■ **Problem statement**: Filter the records, keeping every line that has the string "packet".

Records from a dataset
====================

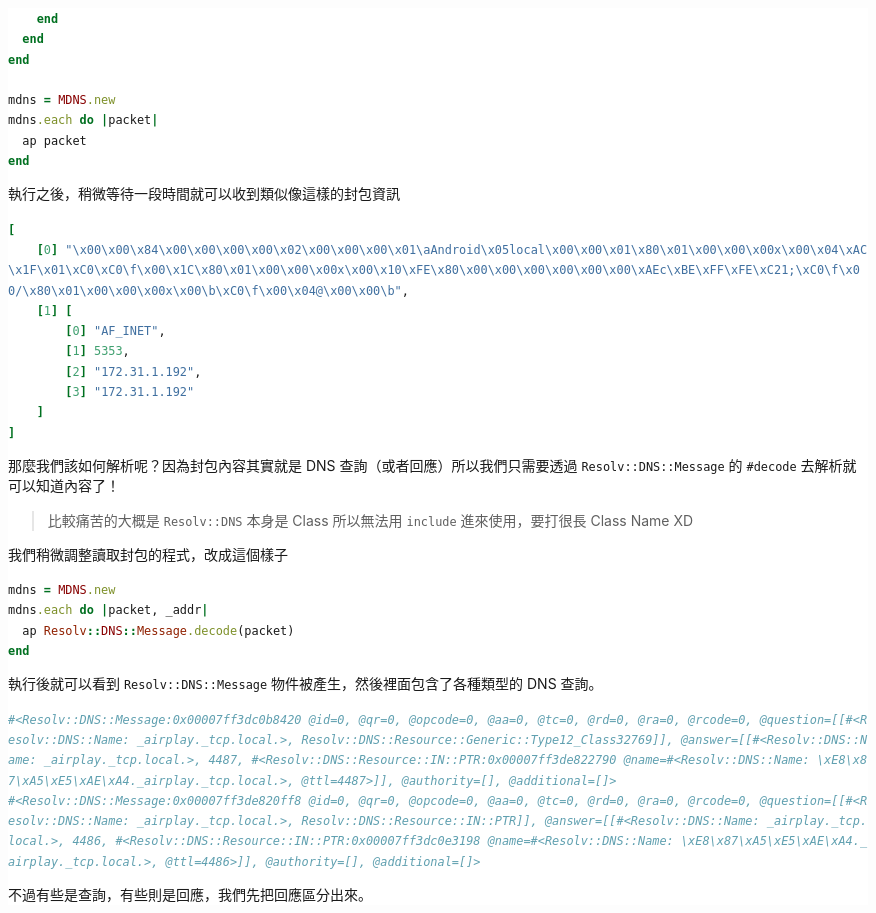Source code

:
 ```ruby
    end
  end
end

mdns = MDNS.new
mdns.each do |packet|
  ap packet
end
```

執行之後，稍微等待一段時間就可以收到類似像這樣的封包資訊

```ruby
[
    [0] "\x00\x00\x84\x00\x00\x00\x00\x02\x00\x00\x00\x01\aAndroid\x05local\x00\x00\x01\x80\x01\x00\x00\x00x\x00\x04\xAC\x1F\x01\xC0\xC0\f\x00\x1C\x80\x01\x00\x00\x00x\x00\x10\xFE\x80\x00\x00\x00\x00\x00\x00\xAEc\xBE\xFF\xFE\xC21;\xC0\f\x00/\x80\x01\x00\x00\x00x\x00\b\xC0\f\x00\x04@\x00\x00\b",
    [1] [
        [0] "AF_INET",
        [1] 5353,
        [2] "172.31.1.192",
        [3] "172.31.1.192"
    ]
]
```

那麼我們該如何解析呢？因為封包內容其實就是 DNS 查詢（或者回應）所以我們只需要透過 `Resolv::DNS::Message` 的 `#decode` 去解析就可以知道內容了！

> 比較痛苦的大概是 `Resolv::DNS` 本身是 Class 所以無法用 `include` 進來使用，要打很長 Class Name XD

我們稍微調整讀取封包的程式，改成這個樣子

```ruby
mdns = MDNS.new
mdns.each do |packet, _addr|
  ap Resolv::DNS::Message.decode(packet)
end
```

執行後就可以看到 `Resolv::DNS::Message` 物件被產生，然後裡面包含了各種類型的 DNS 查詢。

```ruby
#<Resolv::DNS::Message:0x00007ff3dc0b8420 @id=0, @qr=0, @opcode=0, @aa=0, @tc=0, @rd=0, @ra=0, @rcode=0, @question=[[#<Resolv::DNS::Name: _airplay._tcp.local.>, Resolv::DNS::Resource::Generic::Type12_Class32769]], @answer=[[#<Resolv::DNS::Name: _airplay._tcp.local.>, 4487, #<Resolv::DNS::Resource::IN::PTR:0x00007ff3de822790 @name=#<Resolv::DNS::Name: \xE8\x87\xA5\xE5\xAE\xA4._airplay._tcp.local.>, @ttl=4487>]], @authority=[], @additional=[]>
#<Resolv::DNS::Message:0x00007ff3de820ff8 @id=0, @qr=0, @opcode=0, @aa=0, @tc=0, @rd=0, @ra=0, @rcode=0, @question=[[#<Resolv::DNS::Name: _airplay._tcp.local.>, Resolv::DNS::Resource::IN::PTR]], @answer=[[#<Resolv::DNS::Name: _airplay._tcp.local.>, 4486, #<Resolv::DNS::Resource::IN::PTR:0x00007ff3dc0e3198 @name=#<Resolv::DNS::Name: \xE8\x87\xA5\xE5\xAE\xA4._airplay._tcp.local.>, @ttl=4486>]], @authority=[], @additional=[]>
```

不過有些是查詢，有些則是回應，我們先把回應區分出來。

====================

■ **Output of the task**:
mdns.each do |packet|
  ap packet
mdns.each do |packet, _addr|
  ap Resolv::DNS::Message.decode(packet)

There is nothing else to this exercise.